*Direction*: Reproduce every line of the material below with no changes.

*Exercise materials*:
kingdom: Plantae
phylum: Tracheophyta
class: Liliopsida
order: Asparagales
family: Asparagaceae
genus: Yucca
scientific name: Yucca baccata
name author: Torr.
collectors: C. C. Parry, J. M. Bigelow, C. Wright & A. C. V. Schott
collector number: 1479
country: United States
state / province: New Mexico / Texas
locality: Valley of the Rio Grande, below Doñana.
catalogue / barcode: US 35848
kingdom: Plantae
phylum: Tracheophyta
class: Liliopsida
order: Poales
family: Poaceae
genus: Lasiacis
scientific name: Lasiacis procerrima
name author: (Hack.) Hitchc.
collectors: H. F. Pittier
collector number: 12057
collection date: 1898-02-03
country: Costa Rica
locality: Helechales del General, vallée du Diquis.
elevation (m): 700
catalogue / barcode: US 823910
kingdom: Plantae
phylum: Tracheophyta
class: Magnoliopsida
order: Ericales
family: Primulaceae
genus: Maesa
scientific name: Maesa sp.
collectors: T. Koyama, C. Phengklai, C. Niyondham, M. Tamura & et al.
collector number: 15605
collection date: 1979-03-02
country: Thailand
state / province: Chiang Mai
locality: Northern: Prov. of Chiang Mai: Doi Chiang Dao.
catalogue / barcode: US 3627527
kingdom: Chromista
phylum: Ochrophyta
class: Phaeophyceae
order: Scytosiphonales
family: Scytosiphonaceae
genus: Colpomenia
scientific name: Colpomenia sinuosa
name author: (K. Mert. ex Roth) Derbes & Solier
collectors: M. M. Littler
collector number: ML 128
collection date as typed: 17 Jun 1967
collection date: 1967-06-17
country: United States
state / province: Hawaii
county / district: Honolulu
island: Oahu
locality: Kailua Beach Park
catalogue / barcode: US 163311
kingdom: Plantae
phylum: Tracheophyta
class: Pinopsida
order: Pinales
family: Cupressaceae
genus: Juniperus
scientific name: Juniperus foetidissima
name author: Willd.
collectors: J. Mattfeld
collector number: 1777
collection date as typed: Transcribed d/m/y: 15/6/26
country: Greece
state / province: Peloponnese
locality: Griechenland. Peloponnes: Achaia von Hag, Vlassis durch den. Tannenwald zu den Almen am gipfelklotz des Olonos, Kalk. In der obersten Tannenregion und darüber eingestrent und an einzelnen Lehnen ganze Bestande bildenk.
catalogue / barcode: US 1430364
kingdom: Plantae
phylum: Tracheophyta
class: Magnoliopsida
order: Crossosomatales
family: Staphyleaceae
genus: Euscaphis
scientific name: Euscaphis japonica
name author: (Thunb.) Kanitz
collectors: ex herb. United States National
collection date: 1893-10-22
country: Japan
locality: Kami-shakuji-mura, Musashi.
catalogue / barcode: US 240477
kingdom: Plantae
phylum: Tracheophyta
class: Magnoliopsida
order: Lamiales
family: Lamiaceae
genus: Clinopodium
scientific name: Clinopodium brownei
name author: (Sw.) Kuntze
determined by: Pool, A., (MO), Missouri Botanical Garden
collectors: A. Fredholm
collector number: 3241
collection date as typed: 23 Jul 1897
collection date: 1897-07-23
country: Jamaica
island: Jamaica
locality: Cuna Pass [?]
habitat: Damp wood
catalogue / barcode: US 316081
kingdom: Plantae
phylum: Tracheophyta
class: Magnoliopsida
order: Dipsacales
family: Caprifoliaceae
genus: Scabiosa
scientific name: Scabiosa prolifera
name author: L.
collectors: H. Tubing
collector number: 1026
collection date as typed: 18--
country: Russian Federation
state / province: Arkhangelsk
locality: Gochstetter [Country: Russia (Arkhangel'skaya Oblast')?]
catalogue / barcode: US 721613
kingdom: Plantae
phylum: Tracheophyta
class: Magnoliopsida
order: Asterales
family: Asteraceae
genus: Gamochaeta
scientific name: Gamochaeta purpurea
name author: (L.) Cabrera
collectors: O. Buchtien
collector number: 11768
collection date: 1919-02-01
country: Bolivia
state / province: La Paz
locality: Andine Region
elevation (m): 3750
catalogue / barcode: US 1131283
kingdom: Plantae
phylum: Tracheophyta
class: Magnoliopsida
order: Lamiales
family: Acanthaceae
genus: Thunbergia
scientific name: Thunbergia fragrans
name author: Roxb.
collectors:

*Completed exercise*:
kingdom: Plantae
phylum: Tracheophyta
class: Liliopsida
order: Asparagales
family: Asparagaceae
genus: Yucca
scientific name: Yucca baccata
name author: Torr.
collectors: C. C. Parry, J. M. Bigelow, C. Wright & A. C. V. Schott
collector number: 1479
country: United States
state / province: New Mexico / Texas
locality: Valley of the Rio Grande, below Doñana.
catalogue / barcode: US 35848
kingdom: Plantae
phylum: Tracheophyta
class: Liliopsida
order: Poales
family: Poaceae
genus: Lasiacis
scientific name: Lasiacis procerrima
name author: (Hack.) Hitchc.
collectors: H. F. Pittier
collector number: 12057
collection date: 1898-02-03
country: Costa Rica
locality: Helechales del General, vallée du Diquis.
elevation (m): 700
catalogue / barcode: US 823910
kingdom: Plantae
phylum: Tracheophyta
class: Magnoliopsida
order: Ericales
family: Primulaceae
genus: Maesa
scientific name: Maesa sp.
collectors: T. Koyama, C. Phengklai, C. Niyondham, M. Tamura & et al.
collector number: 15605
collection date: 1979-03-02
country: Thailand
state / province: Chiang Mai
locality: Northern: Prov. of Chiang Mai: Doi Chiang Dao.
catalogue / barcode: US 3627527
kingdom: Chromista
phylum: Ochrophyta
class: Phaeophyceae
order: Scytosiphonales
family: Scytosiphonaceae
genus: Colpomenia
scientific name: Colpomenia sinuosa
name author: (K. Mert. ex Roth) Derbes & Solier
collectors: M. M. Littler
collector number: ML 128
collection date as typed: 17 Jun 1967
collection date: 1967-06-17
country: United States
state / province: Hawaii
county / district: Honolulu
island: Oahu
locality: Kailua Beach Park
catalogue / barcode: US 163311
kingdom: Plantae
phylum: Tracheophyta
class: Pinopsida
order: Pinales
family: Cupressaceae
genus: Juniperus
scientific name: Juniperus foetidissima
name author: Willd.
collectors: J. Mattfeld
collector number: 1777
collection date as typed: Transcribed d/m/y: 15/6/26
country: Greece
state / province: Peloponnese
locality: Griechenland. Peloponnes: Achaia von Hag, Vlassis durch den. Tannenwald zu den Almen am gipfelklotz des Olonos, Kalk. In der obersten Tannenregion und darüber eingestrent und an einzelnen Lehnen ganze Bestande bildenk.
catalogue / barcode: US 1430364
kingdom: Plantae
phylum: Tracheophyta
class: Magnoliopsida
order: Crossosomatales
family: Staphyleaceae
genus: Euscaphis
scientific name: Euscaphis japonica
name author: (Thunb.) Kanitz
collectors: ex herb. United States National
collection date: 1893-10-22
country: Japan
locality: Kami-shakuji-mura, Musashi.
catalogue / barcode: US 240477
kingdom: Plantae
phylum: Tracheophyta
class: Magnoliopsida
order: Lamiales
family: Lamiaceae
genus: Clinopodium
scientific name: Clinopodium brownei
name author: (Sw.) Kuntze
determined by: Pool, A., (MO), Missouri Botanical Garden
collectors: A. Fredholm
collector number: 3241
collection date as typed: 23 Jul 1897
collection date: 1897-07-23
country: Jamaica
island: Jamaica
locality: Cuna Pass [?]
habitat: Damp wood
catalogue / barcode: US 316081
kingdom: Plantae
phylum: Tracheophyta
class: Magnoliopsida
order: Dipsacales
family: Caprifoliaceae
genus: Scabiosa
scientific name: Scabiosa prolifera
name author: L.
collectors: H. Tubing
collector number: 1026
collection date as typed: 18--
country: Russian Federation
state / province: Arkhangelsk
locality: Gochstetter [Country: Russia (Arkhangel'skaya Oblast')?]
catalogue / barcode: US 721613
kingdom: Plantae
phylum: Tracheophyta
class: Magnoliopsida
order: Asterales
family: Asteraceae
genus: Gamochaeta
scientific name: Gamochaeta purpurea
name author: (L.) Cabrera
collectors: O. Buchtien
collector number: 11768
collection date: 1919-02-01
country: Bolivia
state / province: La Paz
locality: Andine Region
elevation (m): 3750
catalogue / barcode: US 1131283
kingdom: Plantae
phylum: Tracheophyta
class: Magnoliopsida
order: Lamiales
family: Acanthaceae
genus: Thunbergia
scientific name: Thunbergia fragrans
name author: Roxb.
collectors:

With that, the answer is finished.